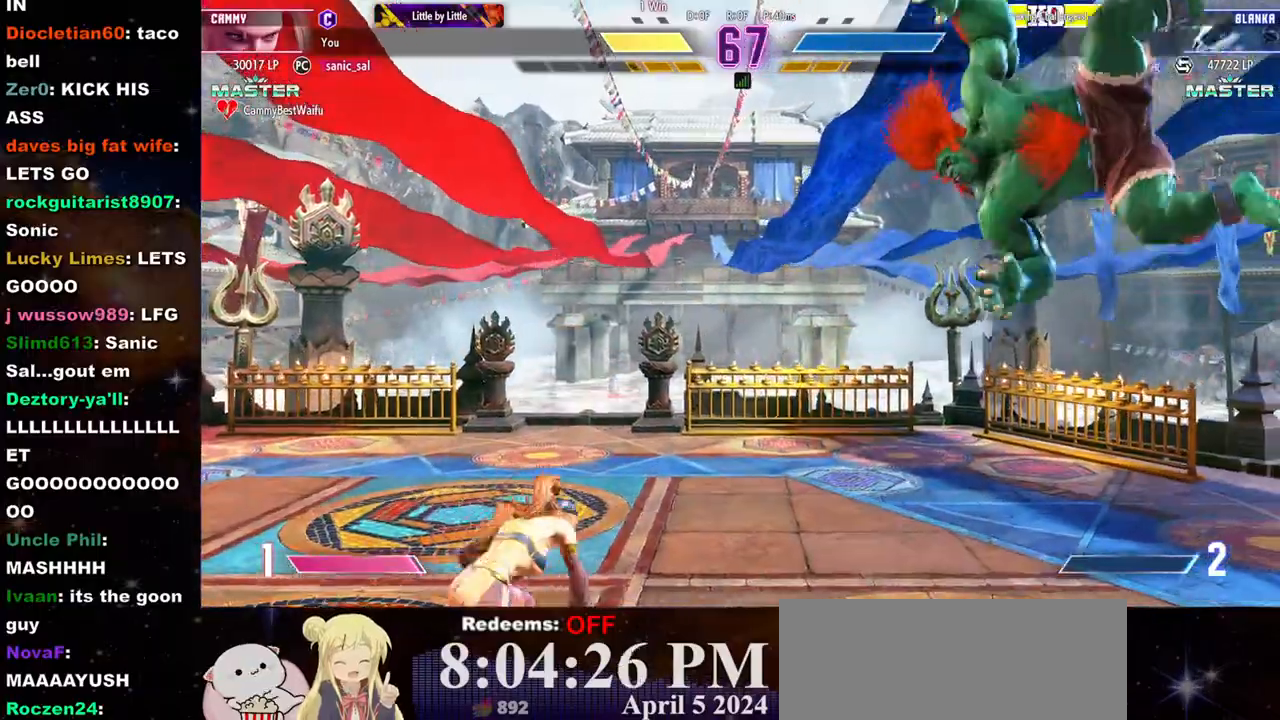
{"buttons": [], "left_stick": "left", "events": [[150, "left_stick", "down-left"], [333, "left_stick", "left"]]}
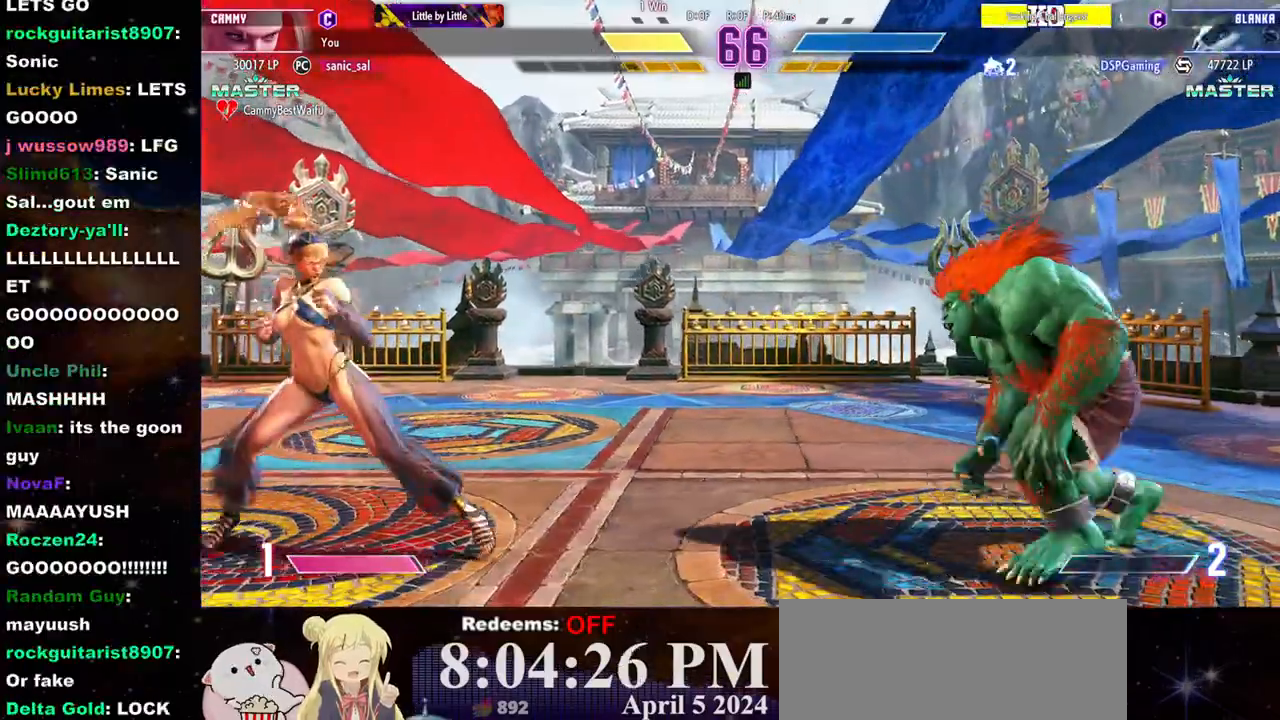
{"buttons": [], "left_stick": "center", "events": [[333, "left_stick", "center"]]}
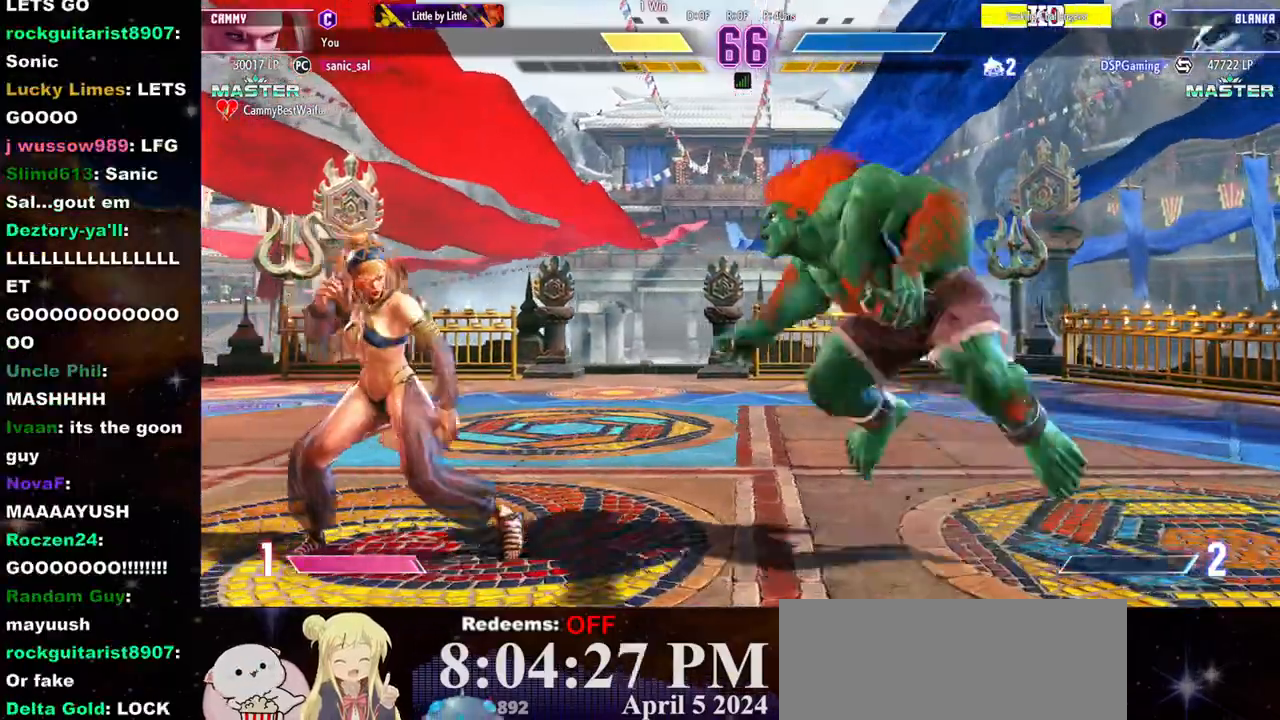
{"buttons": ["R1"], "left_stick": "center", "events": [[17, "left_stick", "up"], [150, "left_stick", "center"], [500, "R1", "down"]]}
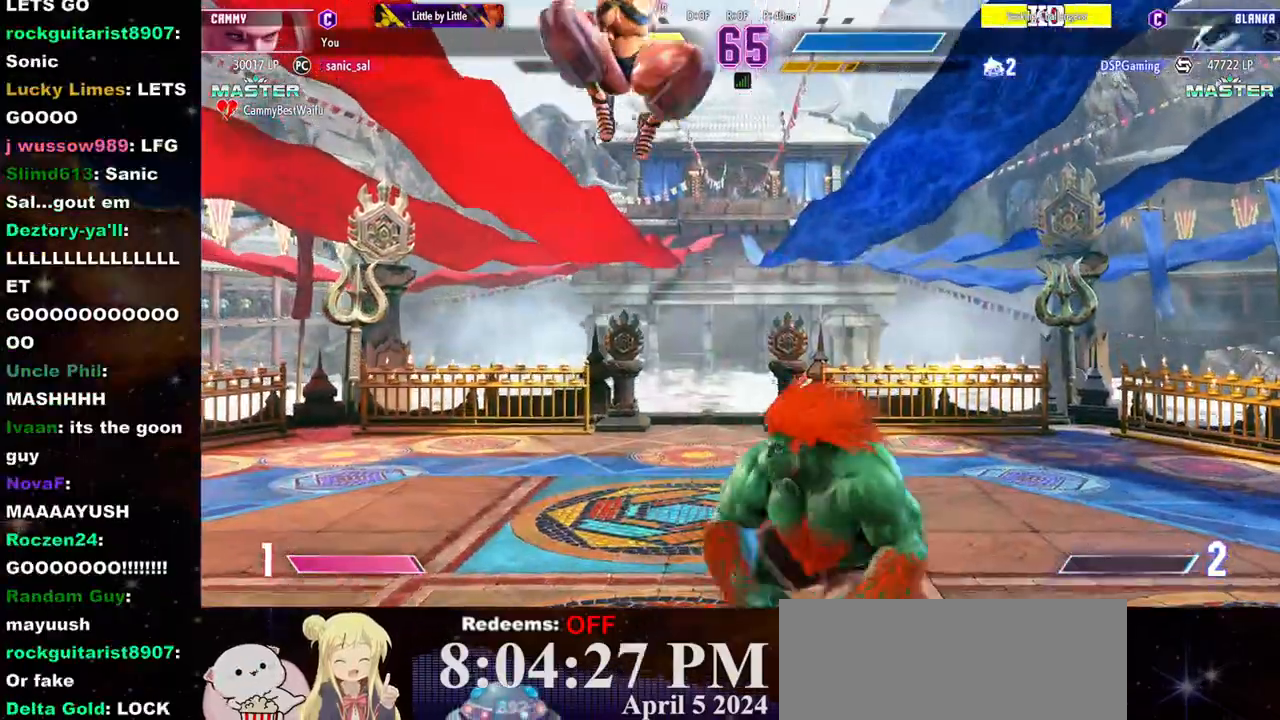
{"buttons": [], "left_stick": "center", "events": [[233, "R1", "up"], [283, "R1", "down"], [333, "R1", "up"], [383, "R1", "down"], [483, "R1", "up"]]}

» What the task asks
Give back the full listing exactly as written, only without its pictures.

» Response for this exercise
{"buttons": [], "left_stick": "left", "events": [[150, "left_stick", "down-left"], [333, "left_stick", "left"]]}
{"buttons": [], "left_stick": "center", "events": [[333, "left_stick", "center"]]}
{"buttons": ["R1"], "left_stick": "center", "events": [[17, "left_stick", "up"], [150, "left_stick", "center"], [500, "R1", "down"]]}
{"buttons": [], "left_stick": "center", "events": [[233, "R1", "up"], [283, "R1", "down"], [333, "R1", "up"], [383, "R1", "down"], [483, "R1", "up"]]}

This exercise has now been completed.